By now you all should know that my husband and I somehow found ourselves with a fifth dog. We have had him for a grand total of ten days. He was neutered today and has spent the evening resting... and probably wondering why he feels hung over and his balls are gone!
All kidding aside, Jayne is getting a lot of attention and I'm glad so many people care about him. One question keeps getting asked with some regularity though, so it seems fitting that I address it on the blog.
How do Jayne and Ronin get along?
As a rule, male Dobermans are aggressive towards other male dogs. It is an inherent breed trait, and is not dependent on training or socialization (or lack thereof.) You cannot train it out, you cannot socialize it out, you cannot neuter it out. The belligerent attitude towards other males can sometimes be controlled and masked, but you will never make it disappear in the Doberman Pinscher. A Doberman that is male dog aggressive is not the mark of a bad owner. Some of the most well-trained and highly titled Dobermans I know are still not allowed to interact with their male housemates due to the breed's dog aggressive tendencies.
Let me reiterate - this is a breed issue. Male dog aggression is deeply rooted and extremely complex in this breed, it always has been. Most responsible breeders (and many rescues) will not place a male with someone who owns another male dog, or plans to get another male dog in the future. Trust the breeders, they know what they're doing - they fully understand how serious male/male aggression is in the breed. Case in point - I have known and worked closely with my Doberman breeder for ten years, and only now has she permitted me to permanently bring in another male - and it was literally a "do or die" situation.
(Ronin doesn't mind 6 month old Sooner... yet!)
Never assume that your males will be the exception, and never set yourself up for failure. Yes, there are people out there that have multiple males that get along - but those situations are few and far between. Multiple males will often be fine at first if one of them is a puppy, but eventually there will be trouble. This usually occurs once the younger male reaches sexual maturity at 18-24 months. If you do decide to own multiple males, you need to be prepared to manage your household accordingly if the male-male dynamic goes south. And rest assured, it probably will.

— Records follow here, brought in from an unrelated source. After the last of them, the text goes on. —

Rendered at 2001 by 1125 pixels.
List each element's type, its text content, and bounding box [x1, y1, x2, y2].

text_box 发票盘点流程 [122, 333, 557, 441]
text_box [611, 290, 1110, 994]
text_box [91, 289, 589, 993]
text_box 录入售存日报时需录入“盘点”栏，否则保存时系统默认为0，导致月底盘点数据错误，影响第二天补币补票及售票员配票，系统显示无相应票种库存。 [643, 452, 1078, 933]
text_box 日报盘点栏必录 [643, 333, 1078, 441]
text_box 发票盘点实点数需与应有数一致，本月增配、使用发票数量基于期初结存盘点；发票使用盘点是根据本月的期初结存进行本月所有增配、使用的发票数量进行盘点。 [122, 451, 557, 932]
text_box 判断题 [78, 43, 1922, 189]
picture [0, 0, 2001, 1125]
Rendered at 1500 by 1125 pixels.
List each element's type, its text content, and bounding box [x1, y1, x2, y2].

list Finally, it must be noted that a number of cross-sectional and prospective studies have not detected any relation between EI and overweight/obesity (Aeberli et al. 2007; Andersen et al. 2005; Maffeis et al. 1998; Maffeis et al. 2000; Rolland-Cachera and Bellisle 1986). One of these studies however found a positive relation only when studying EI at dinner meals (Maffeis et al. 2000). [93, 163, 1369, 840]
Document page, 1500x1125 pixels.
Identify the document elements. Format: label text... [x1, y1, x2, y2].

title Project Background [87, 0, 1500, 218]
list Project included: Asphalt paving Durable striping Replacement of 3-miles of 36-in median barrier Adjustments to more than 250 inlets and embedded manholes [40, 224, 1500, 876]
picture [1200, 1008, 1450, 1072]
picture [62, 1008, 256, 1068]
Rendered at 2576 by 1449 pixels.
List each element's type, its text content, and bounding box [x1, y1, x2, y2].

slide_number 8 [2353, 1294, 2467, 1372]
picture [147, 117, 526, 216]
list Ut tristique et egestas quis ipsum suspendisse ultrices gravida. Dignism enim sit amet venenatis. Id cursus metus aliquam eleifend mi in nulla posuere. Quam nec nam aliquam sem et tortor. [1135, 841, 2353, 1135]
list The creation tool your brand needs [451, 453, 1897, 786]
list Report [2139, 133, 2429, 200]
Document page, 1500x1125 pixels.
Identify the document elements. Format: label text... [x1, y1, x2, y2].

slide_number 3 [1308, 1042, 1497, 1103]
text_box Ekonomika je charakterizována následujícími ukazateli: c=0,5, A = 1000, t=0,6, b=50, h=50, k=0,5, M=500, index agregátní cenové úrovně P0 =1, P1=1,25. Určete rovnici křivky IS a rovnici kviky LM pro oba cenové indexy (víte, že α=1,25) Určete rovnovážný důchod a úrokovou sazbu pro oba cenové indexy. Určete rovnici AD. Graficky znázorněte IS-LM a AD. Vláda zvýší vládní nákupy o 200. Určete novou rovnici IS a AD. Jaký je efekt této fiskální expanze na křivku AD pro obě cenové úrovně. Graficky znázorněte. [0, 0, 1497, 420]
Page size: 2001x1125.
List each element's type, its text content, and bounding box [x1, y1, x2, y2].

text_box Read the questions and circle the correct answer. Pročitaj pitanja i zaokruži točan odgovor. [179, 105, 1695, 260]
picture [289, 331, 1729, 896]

Take precautions and have a management plan before you end up with a fight on your hands, because when two males decide to fight for the first time they may very well kill each other.
(Ronin and one of his only male friends, an English Setter named Jack.)
We will be CNRing Ronin and Jayne for a long time. CNR is "crate and rotate" - meaning that when one male is loose, the other is securely shut in a crate. The only time Ronin and Jayne will see each other is through crate bars - and they will not be crated next to each other. We debated using ex-pens but decided against it for the time being. Ex-pens and baby gates can be jumped or knocked down, and that is not a risk we're willing to take this early in the game. We'll give it a few months to a year, and see where we are then.
Ronin has already had extensive training, and he will tolerate other males as long as they leave him alone. Excessively rude behavior or posturing will cause him to react. He can be next to males for sits and downs, but to put him in a casual situation with other males would mean a bloodbath. I can count on one hand (and still could if I lost three fingers in a farming accident!) the number of male dogs that Ronin is even marginally safe with off-leash.
Jayne is an adolescent male who lacks training, self control and respect for other dogs. It will take him a long time to get to the point where he and Ronin can be loose in the house together. They'll never be loose in the yard, no matter how well they do in the house.
We will give them a chance to peacefully coexist indoors, but we will never trust them to abandon their instincts. To do so would be grossly irresponsible.